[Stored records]
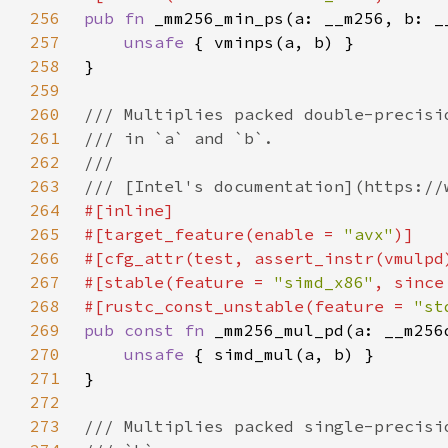
256
pub fn 
257
unsafe 
258
259
260
261
262
263
264
265
#[target_feature(enable = 
"avx"
266
267
#[stable(feature = 
"simd_x86"
, since
268
#[rustc_const_unstable(feature = 
"st
269
pub const fn 
270
unsafe 
271
272
273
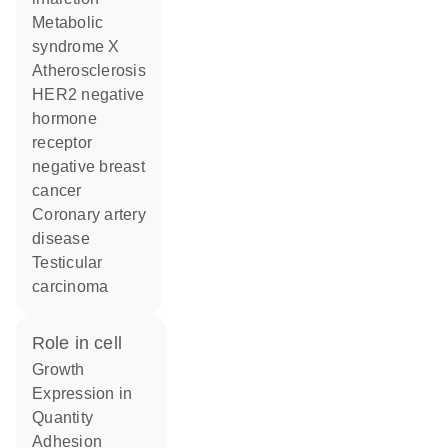
metabolic
syndrome X
atherosclerosis
HER2 negative
hormone
receptor
negative breast
cancer
coronary artery
disease
testicular
carcinoma
role in cell
growth
expression in
quantity
adhesion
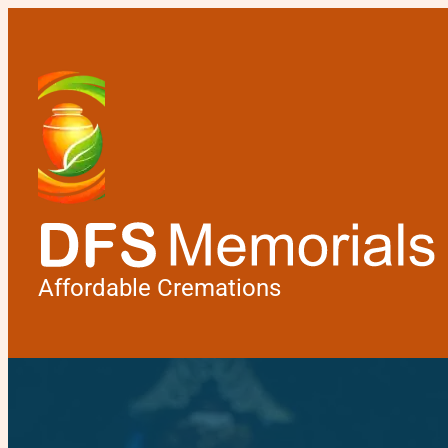
Affordable Cremations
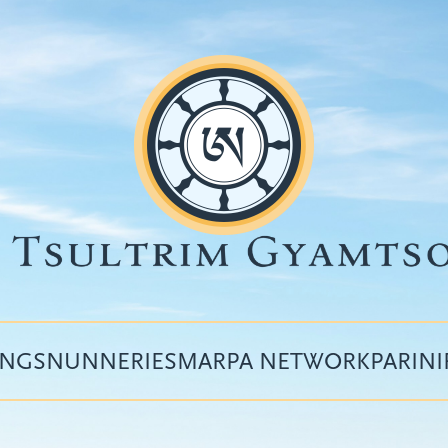
INGS
NUNNERIES
MARPA NETWORK
PARIN
Top
menu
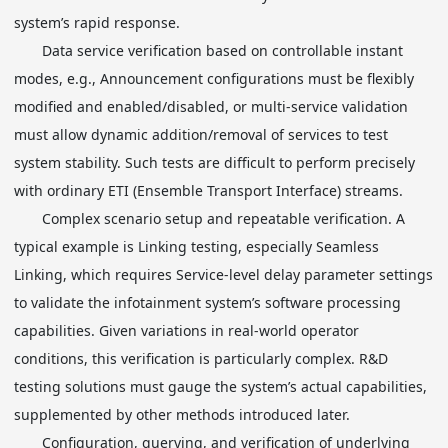
system’s rapid response.
Data service verification based on controllable instant
modes, e.g., Announcement configurations must be flexibly
modified and enabled/disabled, or multi-service validation
must allow dynamic addition/removal of services to test
system stability. Such tests are difficult to perform precisely
with ordinary ETI (Ensemble Transport Interface) streams.
Complex scenario setup and repeatable verification. A
typical example is Linking testing, especially Seamless
Linking, which requires Service-level delay parameter settings
to validate the infotainment system’s software processing
capabilities. Given variations in real-world operator
conditions, this verification is particularly complex. R&D
testing solutions must gauge the system’s actual capabilities,
supplemented by other methods introduced later.
Configuration, querying, and verification of underlying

- [Instruction]: From the entries above, copy exactly the lines starting at the one with "atherosclerosis" and stopping at the one with "Complex scenario setup", keeping both ends. Drop the pictures.

- [Exercise response]:
atherosclerosis
HER2 negative
hormone
receptor
negative breast
cancer
coronary artery
disease
testicular
carcinoma
role in cell
growth
expression in
quantity
adhesion
Affordable Cremations
INGS
NUNNERIES
MARPA NETWORK
PARIN
Top
menu
system’s rapid response.
Data service verification based on controllable instant
modes, e.g., Announcement configurations must be flexibly
modified and enabled/disabled, or multi-service validation
must allow dynamic addition/removal of services to test
system stability. Such tests are difficult to perform precisely
with ordinary ETI (Ensemble Transport Interface) streams.
Complex scenario setup and repeatable verification. A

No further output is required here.